━━━━━ Available records ━━━━━

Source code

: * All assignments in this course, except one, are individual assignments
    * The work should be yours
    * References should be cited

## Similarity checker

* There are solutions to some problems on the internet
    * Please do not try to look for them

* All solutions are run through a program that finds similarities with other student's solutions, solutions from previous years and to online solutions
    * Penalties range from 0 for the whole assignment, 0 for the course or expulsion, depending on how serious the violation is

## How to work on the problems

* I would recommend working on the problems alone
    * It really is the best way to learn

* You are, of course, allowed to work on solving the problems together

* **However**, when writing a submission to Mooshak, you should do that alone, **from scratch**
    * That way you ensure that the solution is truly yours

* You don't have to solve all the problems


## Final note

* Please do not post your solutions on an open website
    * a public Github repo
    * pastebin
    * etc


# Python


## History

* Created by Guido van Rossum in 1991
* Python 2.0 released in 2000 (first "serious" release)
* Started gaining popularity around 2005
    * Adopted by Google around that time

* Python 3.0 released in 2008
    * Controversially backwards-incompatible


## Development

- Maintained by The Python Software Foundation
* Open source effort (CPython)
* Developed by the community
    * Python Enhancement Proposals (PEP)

━━━━━

Instructions to follow: Give every entry again, exactly as it reads.

Solution to this exercise:
Source code

: * All assignments in this course, except one, are individual assignments
    * The work should be yours
    * References should be cited

## Similarity checker

* There are solutions to some problems on the internet
    * Please do not try to look for them

* All solutions are run through a program that finds similarities with other student's solutions, solutions from previous years and to online solutions
    * Penalties range from 0 for the whole assignment, 0 for the course or expulsion, depending on how serious the violation is

## How to work on the problems

* I would recommend working on the problems alone
    * It really is the best way to learn

* You are, of course, allowed to work on solving the problems together

* **However**, when writing a submission to Mooshak, you should do that alone, **from scratch**
    * That way you ensure that the solution is truly yours

* You don't have to solve all the problems


## Final note

* Please do not post your solutions on an open website
    * a public Github repo
    * pastebin
    * etc


# Python


## History

* Created by Guido van Rossum in 1991
* Python 2.0 released in 2000 (first "serious" release)
* Started gaining popularity around 2005
    * Adopted by Google around that time

* Python 3.0 released in 2008
    * Controversially backwards-incompatible


## Development

- Maintained by The Python Software Foundation
* Open source effort (CPython)
* Developed by the community
    * Python Enhancement Proposals (PEP)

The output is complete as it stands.